Collected data:
◆ ◆ ◆

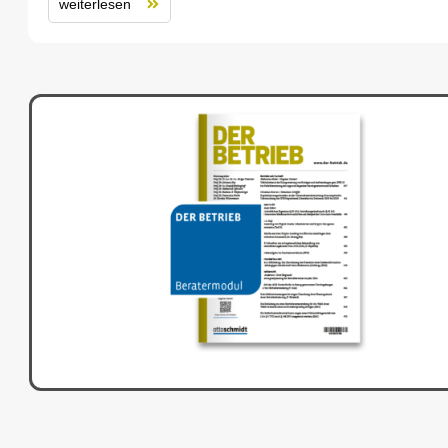
weiterlesen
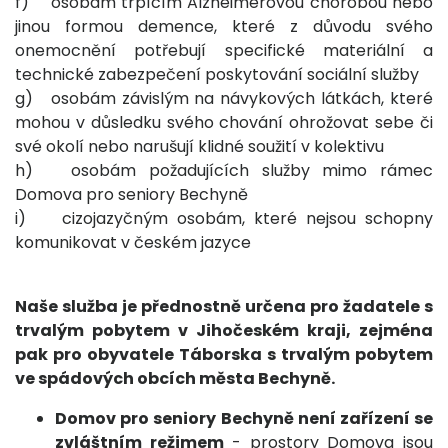
f) osobám trpícím Alzheimerovou chorobou nebo
jinou formou demence, které z důvodu svého
onemocnění potřebují specifické materiální a
technické zabezpečení poskytování sociální služby
g) osobám závislým na návykových látkách, které
mohou v důsledku svého chování ohrožovat sebe či
své okolí nebo narušují klidné soužití v kolektivu
h) osobám požadujících služby mimo rámec
Domova pro seniory Bechyně
i) cizojazyčným osobám, které nejsou schopny
komunikovat v českém jazyce
Naše služba je přednostně určena pro žadatele s
trvalým pobytem v Jihočeském kraji, zejména
pak pro obyvatele Táborska s trvalým pobytem
ve spádových obcích města Bechyně.
Domov pro seniory Bechyně není zařízení se
zvláštním režimem
- prostory Domova jsou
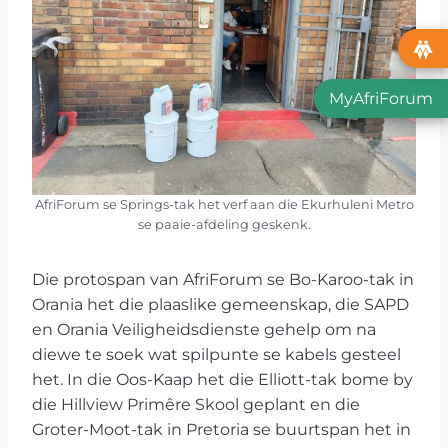
MyAfriForum
AfriForum se Springs-tak het verf aan die Ekurhuleni Metro
se paaie-afdeling geskenk.
Die protospan van AfriForum se Bo-Karoo-tak in
Orania het die plaaslike gemeenskap, die SAPD
en Orania Veiligheidsdienste gehelp om na
diewe te soek wat spilpunte se kabels gesteel
het. In die Oos-Kaap het die Elliott-tak bome by
die Hillview Primêre Skool geplant en die
Groter-Moot-tak in Pretoria se buurtspan het in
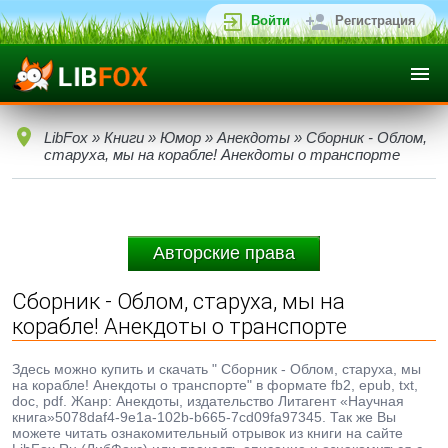
Войти
Регистрация
LibFox
»
Книги
»
Юмор
»
Анекдоты
» Сборник - Облом,
старуха, мы на корабле! Анекдоты о транспорте
Авторские права
Сборник - Облом, старуха, мы на
корабле! Анекдоты о транспорте
Здесь можно купить и скачать " Сборник - Облом, старуха, мы
на корабле! Анекдоты о транспорте" в формате fb2, epub, txt,
doc, pdf. Жанр: Анекдоты, издательство Литагент «Научная
книга»5078daf4-9e1a-102b-b665-7cd09fa97345. Так же Вы
можете читать ознакомительный отрывок из книги на сайте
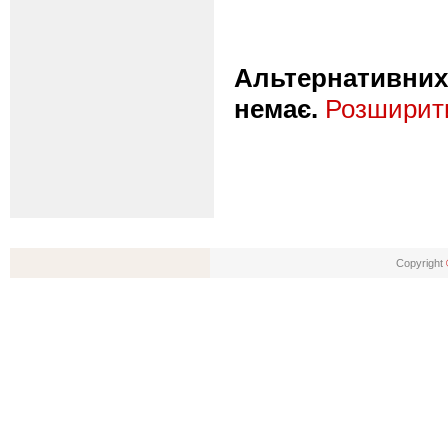
Альтернативних 
немає.
Розширити
Copyright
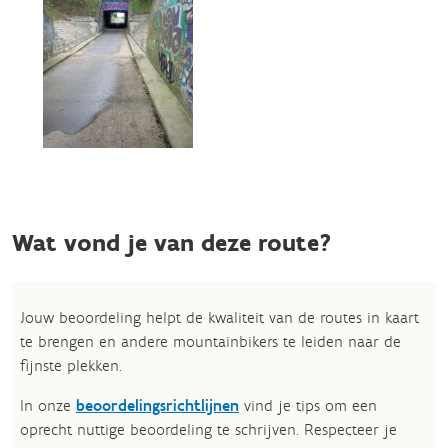
Wat vond je van deze route?
Jouw beoordeling helpt de kwaliteit van de routes in kaart
te brengen en andere mountainbikers te leiden naar de
fijnste plekken.
In onze
beoordelingsrichtlijnen
vind je tips om een
oprecht nuttige beoordeling te schrijven. Respecteer je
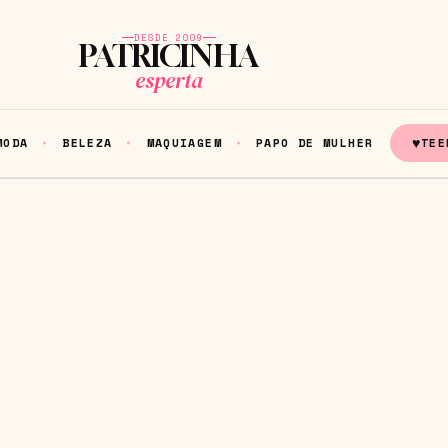
DESDE 2009
PATRICINHA
esperta
♥
MODA
BELEZA
MAQUIAGEM
PAPO DE MULHER
TEE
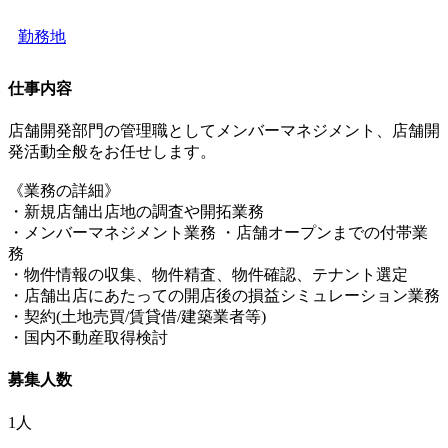
勤務地
仕事内容
店舗開発部門の管理職としてメンバーマネジメント、店舗開
発活動全般をお任せします。
《業務の詳細》
・新規店舗出店地の調査や開拓業務
・メンバーマネジメント業務 ・店舗オープンまでの付帯業
務
・物件情報の収集、物件精査、物件確認、テナント選定
・店舗出店にあたっての開店後の損益シミュレーション業務
・契約(土地売買/賃貸借/建築業者等)
・国内不動産取得検討
募集人数
1人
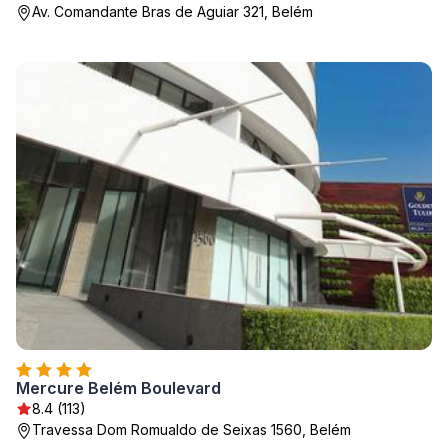
Av. Comandante Bras de Aguiar 321, Belém
Mercure Belém Boulevard
8.4 (113)
Travessa Dom Romualdo de Seixas 1560, Belém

◆ ◆ ◆

Exercise directions:
Please report every line in the entries above that holds the string "pobytem".

Exercise answer:
trvalým pobytem v Jihočeském kraji, zejména
pak pro obyvatele Táborska s trvalým pobytem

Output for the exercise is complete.